Landscaper Hambrooks has provided apprenticeships for 17 young people to begin a career in landscaping and horticulture this year in partnership with Apprentices for Business and linked to Sparsholt College.
The company's managing director, Norman Hambrook, said investing in apprenticeships is vital to developing expertise in the industry and helping businesses grow organically. "When you take on apprentices, you know they are people who are really interested in the industry - not just somebody looking for a job," he added.
"Youngsters, with their modern outlook, will also help to move the business on and keep it fresh with their new ideas." Hambrook claimed that there is still a shortfall of experienced landscapers due to the previous decline in apprenticeships.
Nicki Gamblin and Chris Sharples have both been apprentices at Hambrooks for six months. Sharples said: "Having hands-on experience makes all the difference, especially when you are taught by experienced people. Being allowed to get on and do things gives you confidence. Being paid to learn is also a big bonus."

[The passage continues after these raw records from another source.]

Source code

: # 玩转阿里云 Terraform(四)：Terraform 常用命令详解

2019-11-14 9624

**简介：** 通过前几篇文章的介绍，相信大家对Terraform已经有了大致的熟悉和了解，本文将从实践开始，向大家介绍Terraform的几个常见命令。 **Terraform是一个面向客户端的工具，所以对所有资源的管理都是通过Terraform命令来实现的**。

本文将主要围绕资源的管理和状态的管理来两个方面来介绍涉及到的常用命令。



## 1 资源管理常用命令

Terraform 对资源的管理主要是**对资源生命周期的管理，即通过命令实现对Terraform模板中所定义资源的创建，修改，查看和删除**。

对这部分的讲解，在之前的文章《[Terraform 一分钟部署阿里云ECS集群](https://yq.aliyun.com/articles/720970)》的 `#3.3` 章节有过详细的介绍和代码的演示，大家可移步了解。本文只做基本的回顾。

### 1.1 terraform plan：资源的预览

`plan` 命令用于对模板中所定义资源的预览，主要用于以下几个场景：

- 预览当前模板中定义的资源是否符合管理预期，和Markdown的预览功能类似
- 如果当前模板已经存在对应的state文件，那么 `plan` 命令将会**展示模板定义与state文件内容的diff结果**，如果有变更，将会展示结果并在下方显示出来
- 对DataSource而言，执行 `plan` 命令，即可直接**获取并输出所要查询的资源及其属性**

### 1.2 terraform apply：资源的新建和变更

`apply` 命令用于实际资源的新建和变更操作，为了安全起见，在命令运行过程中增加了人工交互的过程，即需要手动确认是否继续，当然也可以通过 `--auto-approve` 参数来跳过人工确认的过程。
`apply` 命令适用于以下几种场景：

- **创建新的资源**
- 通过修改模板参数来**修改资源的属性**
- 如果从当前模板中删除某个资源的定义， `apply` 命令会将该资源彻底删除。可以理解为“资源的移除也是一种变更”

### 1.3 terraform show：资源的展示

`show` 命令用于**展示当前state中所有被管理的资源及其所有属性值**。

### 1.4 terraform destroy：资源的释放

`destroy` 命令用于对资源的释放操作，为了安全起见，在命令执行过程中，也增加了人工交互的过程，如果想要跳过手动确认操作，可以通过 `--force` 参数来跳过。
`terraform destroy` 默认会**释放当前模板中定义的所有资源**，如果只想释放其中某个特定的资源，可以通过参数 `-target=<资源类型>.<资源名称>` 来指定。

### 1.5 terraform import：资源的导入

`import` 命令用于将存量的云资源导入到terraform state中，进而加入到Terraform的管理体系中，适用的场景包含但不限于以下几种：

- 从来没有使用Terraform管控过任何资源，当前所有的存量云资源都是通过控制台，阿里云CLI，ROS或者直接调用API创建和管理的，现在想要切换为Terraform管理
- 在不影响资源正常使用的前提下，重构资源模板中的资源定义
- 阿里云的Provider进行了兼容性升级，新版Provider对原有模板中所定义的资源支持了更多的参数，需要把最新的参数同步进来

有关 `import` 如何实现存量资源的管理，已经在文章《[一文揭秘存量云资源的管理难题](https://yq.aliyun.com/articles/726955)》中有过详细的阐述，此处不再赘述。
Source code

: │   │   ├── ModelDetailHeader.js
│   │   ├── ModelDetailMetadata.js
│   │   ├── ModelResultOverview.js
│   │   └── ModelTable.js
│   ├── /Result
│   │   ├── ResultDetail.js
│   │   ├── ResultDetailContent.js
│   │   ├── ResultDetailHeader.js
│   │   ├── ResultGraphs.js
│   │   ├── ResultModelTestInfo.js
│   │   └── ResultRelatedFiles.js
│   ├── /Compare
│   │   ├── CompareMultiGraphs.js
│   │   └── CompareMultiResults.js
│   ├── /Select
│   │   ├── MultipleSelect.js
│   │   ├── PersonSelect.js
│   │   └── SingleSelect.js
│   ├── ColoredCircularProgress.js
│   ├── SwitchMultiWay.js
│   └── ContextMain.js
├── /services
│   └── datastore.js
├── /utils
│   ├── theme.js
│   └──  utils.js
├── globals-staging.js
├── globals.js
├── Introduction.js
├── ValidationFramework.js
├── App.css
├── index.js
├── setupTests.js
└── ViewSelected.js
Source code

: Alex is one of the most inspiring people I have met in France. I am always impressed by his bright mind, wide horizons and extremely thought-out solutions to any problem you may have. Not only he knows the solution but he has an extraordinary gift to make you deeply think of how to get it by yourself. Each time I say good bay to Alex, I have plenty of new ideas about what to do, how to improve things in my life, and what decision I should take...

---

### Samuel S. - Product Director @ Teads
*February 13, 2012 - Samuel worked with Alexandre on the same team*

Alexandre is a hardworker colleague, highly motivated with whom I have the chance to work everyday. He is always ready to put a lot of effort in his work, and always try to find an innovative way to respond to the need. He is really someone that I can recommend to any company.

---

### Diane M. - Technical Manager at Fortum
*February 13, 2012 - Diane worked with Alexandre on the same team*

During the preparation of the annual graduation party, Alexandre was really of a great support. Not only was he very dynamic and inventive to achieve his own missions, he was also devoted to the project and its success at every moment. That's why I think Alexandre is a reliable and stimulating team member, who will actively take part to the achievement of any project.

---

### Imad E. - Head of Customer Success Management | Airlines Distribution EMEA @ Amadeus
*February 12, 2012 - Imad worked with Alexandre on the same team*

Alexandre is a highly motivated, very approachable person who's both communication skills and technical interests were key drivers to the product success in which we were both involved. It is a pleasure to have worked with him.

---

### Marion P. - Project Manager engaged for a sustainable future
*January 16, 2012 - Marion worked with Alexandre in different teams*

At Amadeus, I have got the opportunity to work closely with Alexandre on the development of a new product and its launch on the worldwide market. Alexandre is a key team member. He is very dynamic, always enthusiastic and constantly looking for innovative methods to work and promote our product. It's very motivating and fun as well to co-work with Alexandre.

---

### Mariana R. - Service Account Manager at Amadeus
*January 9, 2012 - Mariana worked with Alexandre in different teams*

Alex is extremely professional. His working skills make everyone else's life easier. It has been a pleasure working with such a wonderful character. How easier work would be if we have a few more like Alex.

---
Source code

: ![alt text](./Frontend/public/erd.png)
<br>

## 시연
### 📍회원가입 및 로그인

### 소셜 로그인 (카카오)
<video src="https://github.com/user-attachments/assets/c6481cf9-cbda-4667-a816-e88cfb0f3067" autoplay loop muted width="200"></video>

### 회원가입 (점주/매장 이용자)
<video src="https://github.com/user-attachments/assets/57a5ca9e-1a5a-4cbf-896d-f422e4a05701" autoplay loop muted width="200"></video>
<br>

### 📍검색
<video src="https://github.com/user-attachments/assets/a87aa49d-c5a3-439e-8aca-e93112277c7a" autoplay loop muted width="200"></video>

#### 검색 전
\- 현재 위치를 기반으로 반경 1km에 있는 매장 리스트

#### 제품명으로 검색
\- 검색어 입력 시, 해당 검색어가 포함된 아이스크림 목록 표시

Gamblin, who attends Sparsholt College as apart of her apprenticeship, added: "There is lots more technical jargon than I expected, but it isn't boring because you are learning by doing."
Hambrook said there is a need for the UK to nurture greater respect for industries in which workers use their hands and to take these manual skills as seriously as those earned through academic learning within universities.
Green skills gap
The Government is set to release the Richard Independent Review of Apprenticeships, examining how apprenticeships can benefit not only the individual but also the businesses that provide them and the wider economy.
The Government has also increased spending on the UK apprenticeship programme by £200,000 to £1.4bn in a bid to tackle youth unemployment and the manual skills shortage.